_Exercise_
Please copy, word for word, the part of the persona assignment text below starting at "Given their needs" and ending at "of butcher paper.".

_Supplied text_
'''
The assignment: Create Data-Driven Personas

A well-crafted, research-based persona is an archetype that smoothes out the idiosyncrasies of real individual people while retaining the patterns of needs and behaviors in the target market. At the same time, a persona retains enough human detail to feel like a real person. – Alan Cooper

Just a few of the ground rules
User Research
First, I asked the students to assess the merits of each of the following user research methods for their project:

User Interviews
Contextual Inquiry
Surveys
Focus Groups
Card Sorting
Usability Testing

Given their needs and time frame, students decided that surveys, interviews, and card sorts were the most viable research options. We discussed informed consent and how to structure user interviews, with the students receiving guidance from me and feedback from each other.

Affinity Diagramming

Blank Affinity diagram

Affinity Canvas, 14 x 4 feet of butcher paper.

After gathering data, the students came back to class – with information from more that 50 current and potential users of the eCare service. Instructed to bring sticky notes and pens, they were greeted by this big sheet of butcher paper on the wall.

To expedite the process, I labeled six areas of focus:
Values
Demographics
Goals
Pain Points
Technology
Miscellaneous

Deep into the affinity diagramming process

The students quickly got to work grouping their data-points. I had originally intended on facilitating the diagramming in a more rigid fashion, but the students enthusiastically ascribed meaning to their groupings as needed. I decided to get out of he way and let them work, only guiding when a catalyst was needed to make the next connection.

By the time the students were through, hundreds of post-it notes covered the wall representing the thoughts, ideas, and behaviors of their intended audience. The teams documented the affinity diagram through pictures, notes, and drawings.

Documenting the diagram

Students documenting the diagram

After giving them a short 20-minute lecture on Persona creation, the students took their data, tasked with coming back to the next class session with three draft scenarios based on both the information collected by each group and the larger data set the class gathered as a whole.
'''
_Excerpted records_
'''
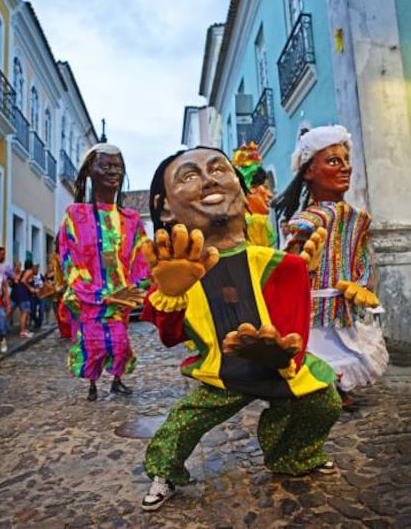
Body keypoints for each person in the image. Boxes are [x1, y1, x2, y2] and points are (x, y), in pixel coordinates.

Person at [139, 146, 341, 512]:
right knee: (184, 423)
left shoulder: (271, 261)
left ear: (241, 190)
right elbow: (171, 337)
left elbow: (293, 309)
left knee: (323, 400)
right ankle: (163, 472)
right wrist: (171, 296)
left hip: (278, 365)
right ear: (165, 206)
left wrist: (283, 351)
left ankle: (290, 454)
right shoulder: (179, 269)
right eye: (189, 175)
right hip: (223, 371)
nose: (208, 178)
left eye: (219, 168)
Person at [274, 125, 388, 406]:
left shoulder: (359, 218)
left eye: (346, 161)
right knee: (320, 348)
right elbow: (287, 266)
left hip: (345, 302)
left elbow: (360, 255)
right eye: (334, 161)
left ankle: (340, 388)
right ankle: (323, 390)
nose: (345, 168)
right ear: (309, 171)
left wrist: (360, 285)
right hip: (314, 306)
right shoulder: (305, 222)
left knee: (350, 346)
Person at [58, 142, 149, 402]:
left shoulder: (131, 219)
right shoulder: (75, 216)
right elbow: (70, 260)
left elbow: (141, 258)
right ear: (90, 171)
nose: (113, 171)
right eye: (106, 165)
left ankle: (118, 380)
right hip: (90, 302)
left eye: (117, 166)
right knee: (92, 345)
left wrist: (134, 288)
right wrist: (98, 294)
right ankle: (92, 385)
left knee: (120, 344)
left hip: (120, 301)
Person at [231, 141, 277, 247]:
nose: (270, 195)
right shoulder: (255, 222)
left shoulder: (238, 223)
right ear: (251, 189)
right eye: (265, 187)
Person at [15, 259, 34, 338]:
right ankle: (22, 331)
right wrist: (30, 288)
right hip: (24, 294)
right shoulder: (29, 271)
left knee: (25, 313)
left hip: (22, 294)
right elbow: (23, 281)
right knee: (24, 313)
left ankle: (24, 329)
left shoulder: (24, 271)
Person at [0, 271, 10, 353]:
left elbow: (5, 291)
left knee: (1, 327)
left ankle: (2, 340)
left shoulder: (0, 277)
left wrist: (8, 305)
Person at [30, 264, 45, 330]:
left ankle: (39, 324)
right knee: (32, 310)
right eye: (34, 268)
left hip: (41, 295)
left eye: (36, 268)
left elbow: (45, 283)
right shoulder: (30, 277)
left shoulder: (41, 276)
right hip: (33, 296)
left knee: (41, 310)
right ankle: (37, 322)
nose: (35, 270)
'''
_The answer_
Given their needs and time frame, students decided that surveys, interviews, and card sorts were the most viable research options. We discussed informed consent and how to structure user interviews, with the students receiving guidance from me and feedback from each other.

Affinity Diagramming

Blank Affinity diagram

Affinity Canvas, 14 x 4 feet of butcher paper.